Well, my personal approach to the Martini cocktail came from two different ways. The first one has been Chris McMillian, who actually fired up my cocktail enthusiasm with his wonderful Youtube-videos (unfortunately the quality is no longer up to date, but I have added the video below anyway). He taught me that James Bond basically was wrong and that there are many different variations of Martinis and that – of course – Gin Martini has to be stirred and Vodka Martini has to be shaken. Secondly, I came upon the drink by a German news site (Spiegel online), where Werner Theurich used to publish small videos in a series called “Einfach Stil” (“simply style”). In one of those videos he had a Martini at the just young Bar Le Lion de Paris in Hamburg. Mr. Theurich visited Mr. Mayer in his bar and ordered a “perfect” Martini. While serving the drink, Mr. Mayer cited a famous poem by Dorothy Parker about this cocktail, which is definitely one of the standard anecdotes that are found in connection with the Martini very often. Well, and because an article about the Martini perhaps is not complete without a classic anecdote, I decided to go at least for this one here.

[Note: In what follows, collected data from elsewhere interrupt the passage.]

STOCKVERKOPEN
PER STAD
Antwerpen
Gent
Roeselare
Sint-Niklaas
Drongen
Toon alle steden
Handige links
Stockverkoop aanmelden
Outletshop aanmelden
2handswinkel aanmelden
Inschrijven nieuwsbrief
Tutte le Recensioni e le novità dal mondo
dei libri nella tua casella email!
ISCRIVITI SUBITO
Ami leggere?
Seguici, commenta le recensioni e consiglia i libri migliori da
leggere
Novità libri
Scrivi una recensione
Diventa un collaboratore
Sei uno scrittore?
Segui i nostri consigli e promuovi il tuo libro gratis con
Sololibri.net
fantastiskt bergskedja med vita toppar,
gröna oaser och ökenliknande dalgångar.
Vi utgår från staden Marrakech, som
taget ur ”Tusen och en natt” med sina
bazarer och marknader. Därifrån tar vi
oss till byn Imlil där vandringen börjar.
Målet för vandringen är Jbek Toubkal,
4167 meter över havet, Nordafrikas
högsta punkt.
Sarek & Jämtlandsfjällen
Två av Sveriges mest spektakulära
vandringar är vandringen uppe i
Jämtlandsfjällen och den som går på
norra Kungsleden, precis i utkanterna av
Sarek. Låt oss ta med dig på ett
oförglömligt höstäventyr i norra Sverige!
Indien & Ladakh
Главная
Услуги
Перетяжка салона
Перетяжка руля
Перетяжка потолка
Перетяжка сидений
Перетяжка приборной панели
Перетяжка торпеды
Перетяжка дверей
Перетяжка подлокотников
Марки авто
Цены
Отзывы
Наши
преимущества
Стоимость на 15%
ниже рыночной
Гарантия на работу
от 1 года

So, Mrs. Parker wrote in 1959:
“I like to have a martini,
Two at the very most.
After three I’m under the table,
after four I’m under my host. “
So it should become clear that a martini can pretty quickly throw you off track. Depending on what you’re up to on that evening.
Inspired by the videos I was looking for some good gins (which was not easy back then in Germany. You had to be very lucky if you could find a Tanqueray in large supermarkets, usually a Bombay Sapphire (in the 40% version) was the best you could find. Today that has changed more into the opposite since now there are sometimes entire rows of shelves full of gins).
You might have already noticed: For me a Martini is naturally a gin Martini and not one made with vodka. And well, what can I say? I was immediately impressed by the clear, fresh, floral-herbaceous taste revelation of this cocktail. Therefore I’d like to show you my favorite martini as I usually like to drink it – and yes, I like to drink it with a neat amount of vermouth (and, quite straightforward, with Noilly Prat).
(The drink in the picture is clouded a little by the flashlight trapped inside of the liquid and also due to the coating of ice on the outside of the glass. In fact, the cocktail is clear and transparent. However, I still found that the picture looks very pretty.)
6,5 cl Monkey 47 Gin
2,5 cl Noilly Prat Dry
1 Dash Orange Bitters (optional)
Preparation: Stir all ingredients in a mixing glass over ice until cold and strain into your pre-chilled glass.
Garnish: Lemon zest (if using Orange Bitters) or olive (without Orange Bitters)
Buying sources: You can find Monkey 47 Gin in many supermarkets throughout Germany. If you’re looking for it from abroad, you might have to consider ordering it online.